De profonds changements étaient déjà à l’œuvre dans
l’économie du secteur. Mais en 2020, en faisant exploser leur nombre d’abonnés,
la pandémie a conféré à Netflix, Amazon et consorts un pouvoir sans commune
mesure.
Netflix vient d’annoncer avoir franchi la
barre des 200 millions d’abonnés. Le chiffre est invérifiable (1), mais le
mouvement de migration des formes traditionnelles de consommation de films et
documentaires des salles de cinéma vers les plateformes est réel : toutes ont
engendré des pics d’abonnements (150 millions pour Amazon, 85 pour Disney
Plus…) au cours de l’année écoulée, en pleine pandémie. En France, selon une
étude du Centre national du cinéma et de l’image animée (CNC) de novembre 2020,
49,6 % des foyers sont abonnés à Netflix, 24 % à Amazon Prime et
18,6 % à Disney Plus, devancé par la plateforme de Canal Plus, 21 %.
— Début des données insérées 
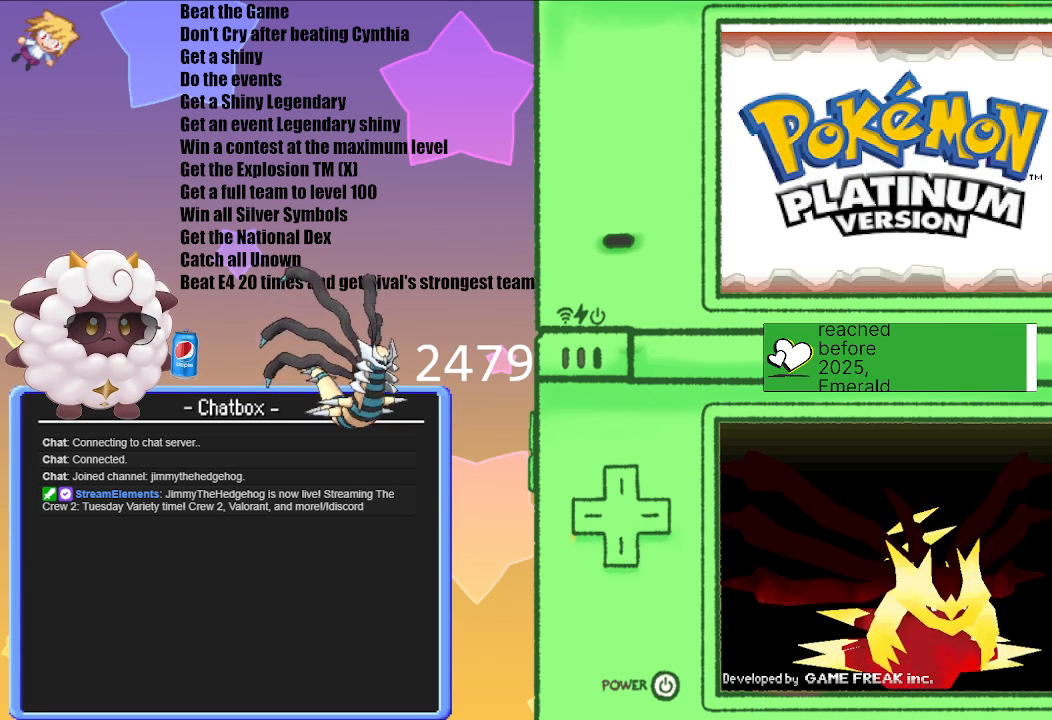
{"buttons": [], "left_stick": "center", "right_stick": "center", "events": [[233, "A", "down"], [283, "A", "up"]]}
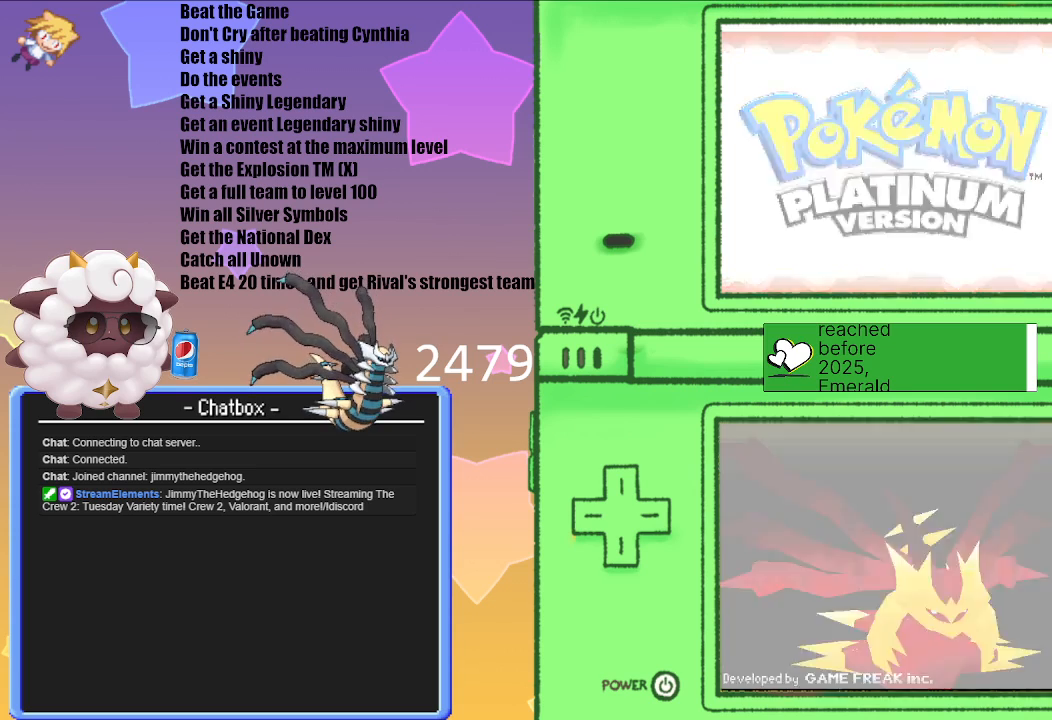
{"buttons": [], "left_stick": "center", "right_stick": "center", "events": []}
Certes, le Covid-19 a accéléré la réclusion des spectateurs face à leur
tablette. Mais est-ce pour autant la mort du cinéma qui se profile ? La réalité
est plus nuancée.
Le temple du cinéma ouvre ses portes au loup
Le « grand Satan », c’est Netflix, celui
par qui le mal est arrivé. Pour le public, c’est le premier à avoir programmé
des films en exclusivité – même si un de nos interlocuteurs nous rappelait que,
bien que partenaire incontournable du cinéma français, Canal Plus l’avait fait
par le passé, et continue. Cette démarche, en France, a de quoi faire tousser,
car le financement de la création française est intimement lié à ce qu’on
appelle la chronologie des médias. Un film est d’abord diffusé en salles,
exploité six mois plus tard (délai pouvant être abaissé à quatre, selon la loi
d’urgence du 23 mars 2020) en vidéo à la demande, supports DVD et Blu-ray.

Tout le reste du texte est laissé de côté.